The limits placed on photography in China only reflect the character of their society, a society unified by an ideology of stark, unremitting conflict. Our unlimited use of photographic images not only reflects but gives shape to this society, one unified by the denial of conflict. Our very notion of the world—the capitalist twentieth century’s “one world”—is like a photographic overview. The world is “one” not because it is united but because a tour of its diverse contents does not reveal conflict but only an even more astounding diversity. This spurious unity of the world is effected by translating its contents into images. Images are always compatible, or can be made compatible, even when the realities they depict are not.

Photography does not simply reproduce the real, it recycles it—a key procedure of a modern society. In the form of photographic images, things and events are put to new uses, assigned new meanings, which go beyond the distinctions between the beautiful and the ugly, the true and the false, the useful and the useless, good taste and bad. Photography is one of the chief means for producing that quality ascribed to things and situations which erases these distinctions: “the interesting.” What makes something interesting is that it can be seen to be like, or analogous to, something else. There is an art and there are fashions of seeing things in order to make them interesting; and to supply this art, these fashions, there is a steady recycling of the artifacts and tastes of the past. Cliches, recycled, become meta-cliches. The photographic recycling makes cliches out of unique objects, distinctive and vivid artifacts out of cliches. Images of real things are interlayered with images of images.
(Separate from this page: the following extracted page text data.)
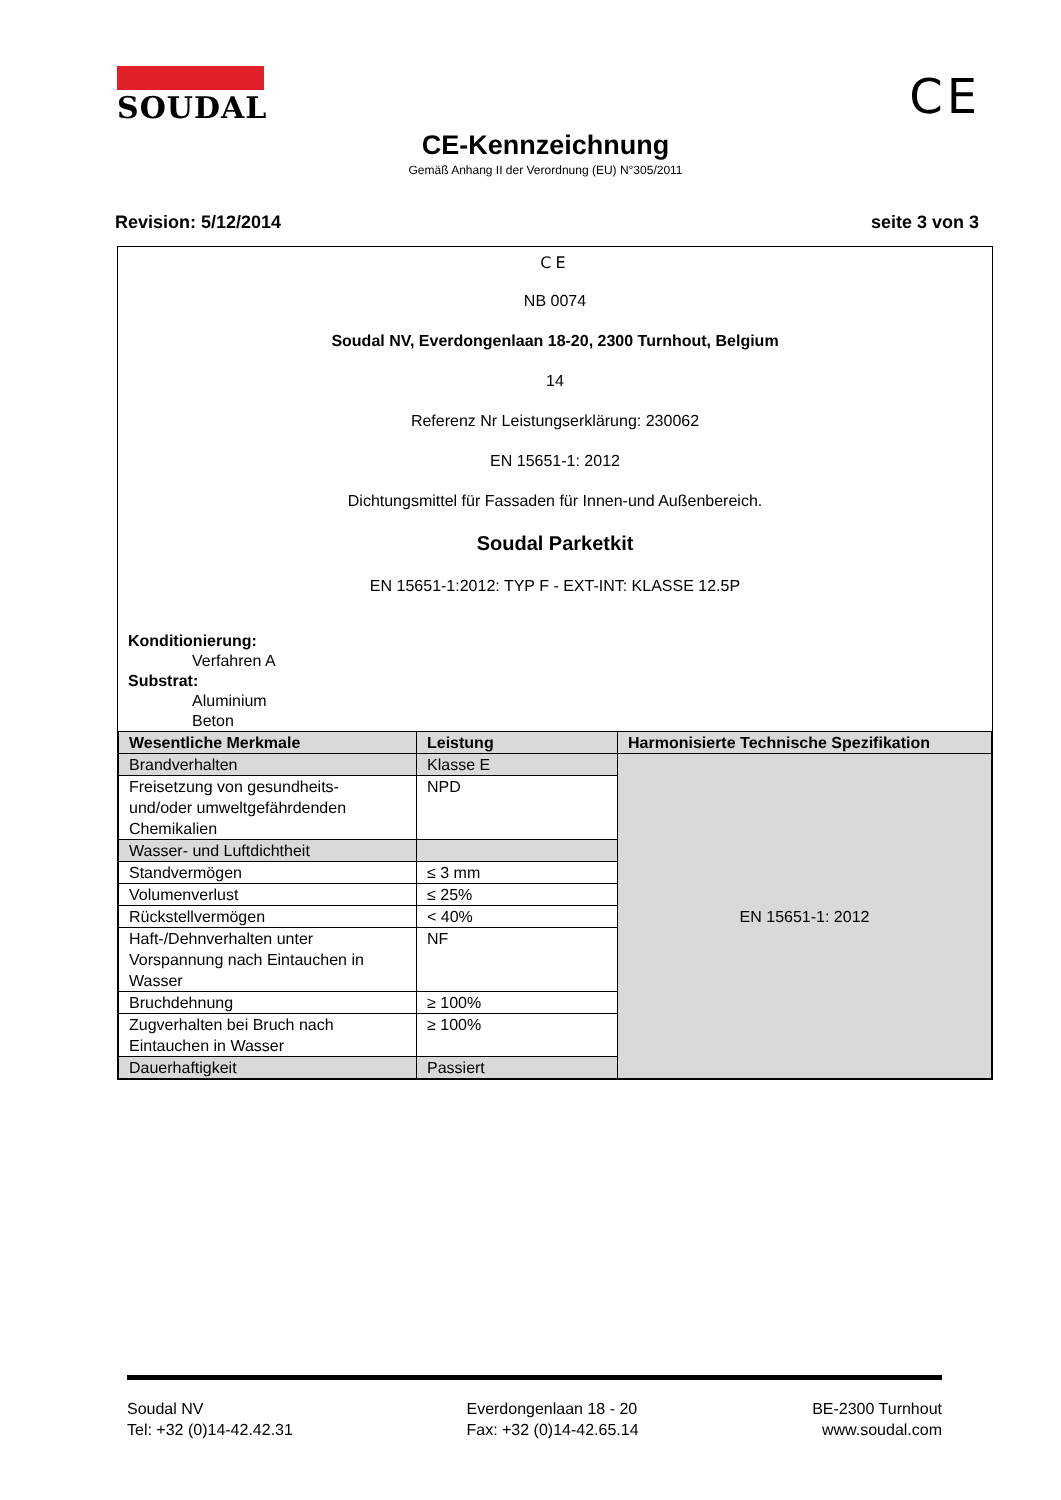SOUDAL CE
CE-Kennzeichnung
Gemäß Anhang II der Verordnung (EU) N°305/2011
Revision: 5/12/2014 seite 3 von 3
CE
NB 0074
Soudal NV, Everdongenlaan 18-20, 2300 Turnhout, Belgium
14
Referenz Nr Leistungserklärung: 230062
EN 15651-1: 2012
Dichtungsmittel für Fassaden für Innen-und Außenbereich.
Soudal Parketkit
EN 15651-1:2012: TYP F - EXT-INT: KLASSE 12.5P
Konditionierung:
Verfahren A
Substrat:
Aluminium
Beton
| Wesentliche Merkmale | Leistung | Harmonisierte Technische Spezifikation |
| --- | --- | --- |
| Brandverhalten | Klasse E | EN 15651-1: 2012 |
| Freisetzung von gesundheits- und/oder umweltgefährdenden Chemikalien | NPD | |
| Wasser- und Luftdichtheit | | |
| Standvermögen | ≤ 3 mm | |
| Volumenverlust | ≤ 25% | |
| Rückstellvermögen | < 40% | |
| Haft-/Dehnverhalten unter Vorspannung nach Eintauchen in Wasser | NF | |
| Bruchdehnung | ≥ 100% | |
| Zugverhalten bei Bruch nach Eintauchen in Wasser | ≥ 100% | |
| Dauerhaftigkeit | Passiert | |
Soudal NV
Tel: +32 (0)14-42.42.31
Everdongenlaan 18 - 20
Fax: +32 (0)14-42.65.14
BE-2300 Turnhout
www.soudal.com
The Chinese circumscribe the uses of photography so that there are no layers or strata of images, and all images reinforce and reiterate each other.
*
We make of photography a means by which, precisely, anything can be said, any purpose served. What in reality is discrete, images join. In the form of a photograph the explosion of an A-bomb can be used to advertise a safe.

 

To us, the difference between the photographer as an individual eye and the photographer as an objective recorder seems fundamental, the difference often regarded, mistakenly, as separating photography as art from photography as document. But both are logical extensions of what photography means:
[3]
note-taking on, potentially, everything in the world, from every possible angle. The same Nadar who took the most authoritative celebrity portraits of his time and did the first photo-interviews was also the first photographer to take aerial views; and when he performed “the Daguerreian operation” on Paris from a balloon in 1855 he immediately grasped the future benefit of photography to warmakers.